Aber darüber kann ja später noch diskutiert werden.
Erst mal sollte ein Überblick über sein Werk gewonnen werden. Es gibt immerhin ein Violinkonzert, 8 Sinfonien, Suiten, große und kleinere Chorwerke, Kammermusik, Klavierstücke, Lieder und Ballette.
Da es seit einiger Zeit eine beschiedene Gade-Renaissance gibt, kann auf viele CD-Produktionen verwiesen werden.
Ich beginne mal mit dem Op. 1
"Efterklange af Ossian" (Nachklänge von Ossian)
Konzert-Ouverture op. 1 (1840)
Mit der Ouvertüre gewann Gade einen von der 'Kopenhagener Musikforeningen' ausgeschriebenen Kompositionspreis (in der Jury saß u. a.
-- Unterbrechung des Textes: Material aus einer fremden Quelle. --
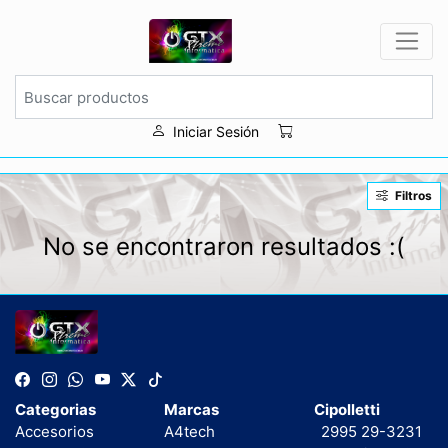
Iniciar Sesión
Filtros
No se encontraron resultados :(
Categorias
Marcas
Cipolletti
Accesorios
A4tech
2995 29-3231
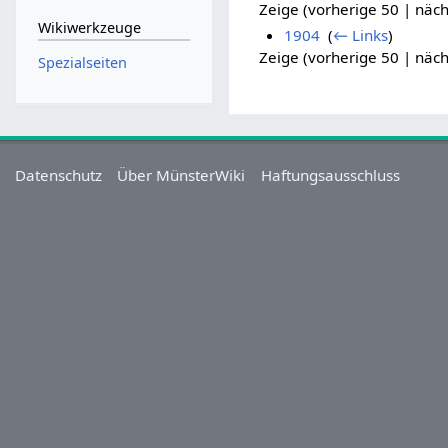
Zeige (vorherige 50 | näch
Wikiwerkzeuge
1904
‎
(
← Links
)
Zeige (vorherige 50 | näch
Spezialseiten
Datenschutz
Über MünsterWiki
Haftungsausschluss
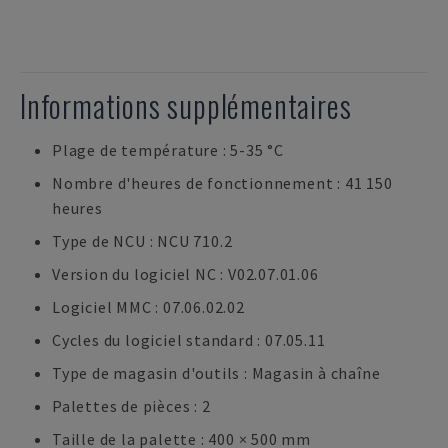
Informations supplémentaires
Plage de température : 5-35 °C
Nombre d'heures de fonctionnement : 41 150
heures
Type de NCU : NCU 710.2
Version du logiciel NC : V02.07.01.06
Logiciel MMC : 07.06.02.02
Cycles du logiciel standard : 07.05.11
Type de magasin d'outils : Magasin à chaîne
Palettes de pièces : 2
Taille de la palette : 400 × 500 mm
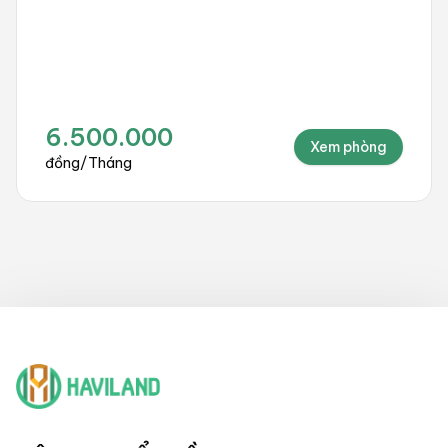
6.500.000
Xem phòng
đồng
/
Tháng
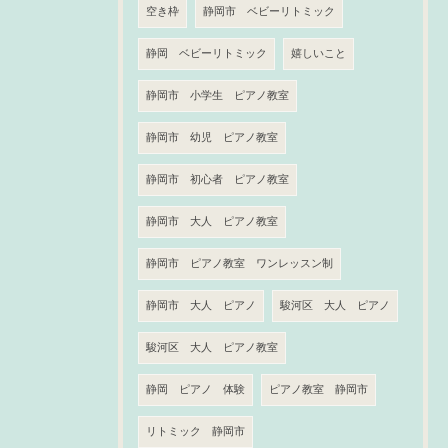
空き枠
静岡市 ベビーリトミック
静岡 ベビーリトミック
嬉しいこと
静岡市 小学生 ピアノ教室
静岡市 幼児 ピアノ教室
静岡市 初心者 ピアノ教室
静岡市 大人 ピアノ教室
静岡市 ピアノ教室 ワンレッスン制
静岡市 大人 ピアノ
駿河区 大人 ピアノ
駿河区 大人 ピアノ教室
静岡 ピアノ 体験
ピアノ教室 静岡市
リトミック 静岡市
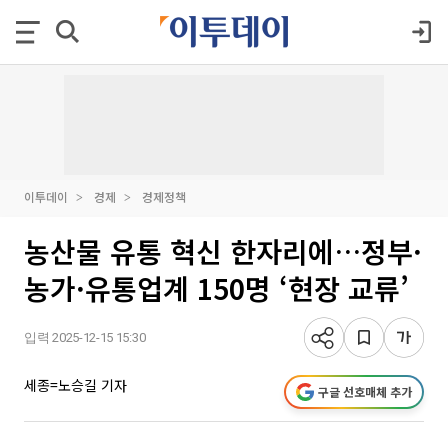
이투데이
경제
경제정책
농산물 유통 혁신 한자리에…정부·
농가·유통업계 150명 ‘현장 교류’
입력 2025-12-15 15:30
세종=노승길 기자
구글 선호매체 추가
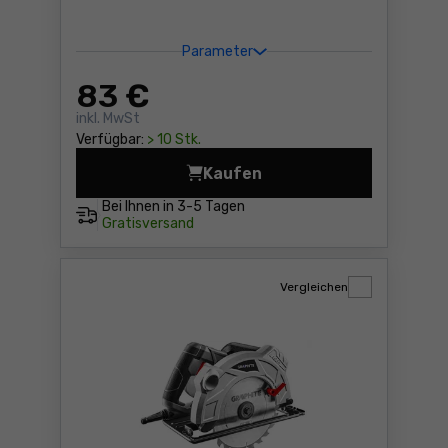
Parameter
83
€
inkl. MwSt
Verfügbar:
> 10 Stk.
Kaufen
Handkreissäge Graphite 58
Bei Ihnen in
3-5 Tagen
Gratisversand
Vergleichen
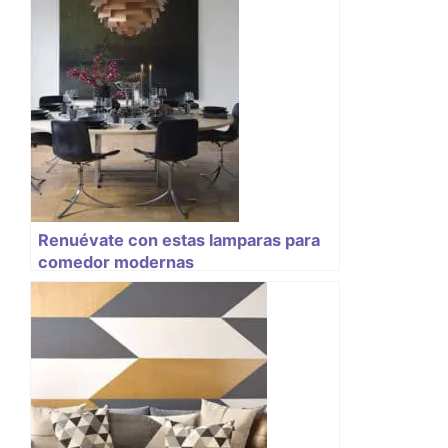
Renuévate con estas lamparas para
comedor modernas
Louis Spohr). Zur Uraufführung kam die Ouvertüre am 19. November 1841 in der Kopenhagener Musikforeningen. Als Gade nach Leipzig kam, führte Mendelssohn auch diese Ouvertüre mit durchschlagendem Erfolg auf.
Ossian ist ein angeblich altgälisches Epos aus der keltischen Mythologie. Der literarische Vorwurf dieser Ouvertüre entstammt einigen Stellen aus den Gesängen von James Macpherson (1736-96), in welchen der Barde Ossian Balladen aus längst vergangnen Zeiten vorträgt. Diese Ossianischen Gesänge waren seinerzeit äußerst populär und wirkten auf viele Künstler, darunter auch Herder und Goethe, äußerst anregend. Später stellte sich heraus, dass der blinde keltische Sänger Ossian aus dem dritten Jahrhundert eine freie Erfindung Macphersons war.
Der Ouvertüre sind zwei Zeilen von Ludwig Uhlands Gedicht 'Freie Kunst' voranstellte:
"Formel hält uns nicht gebunden,
unsre Kunst heißt Poesie."
Diese Poesie in ihrem Reichtum und in ihrer Farbigkeit zu hören, ist glücklicherweise auf etlichen Aufnahmen des Werkes möglich.
Der Orchesterprolog - von den Celli intoniert - basiert auf einer spätmittelalterlichen Melodie. Diese Melodie wird gegen Ende des Prologs von Akkorden begleitet, die wie von Ferne herüberklingende Harfentöne den Gesang des Barden zu stützen scheinen. Im Hauptteil der Ouvertüre - so ist gleichsam als Sonatensatz aufgebaut - gibt es ein martialisch kämpferisches Thema und ein milderes, gelegentlich fast verträumtes, teilweise der Soloklarinette anvertrautes Thema. Im Epilog führt uns Gade dann zurück zu dem singenden Barden des Prologs. Ein wundervolles Werk!
Und natürlich gibt es etliche Aufnahmen bei Youtube!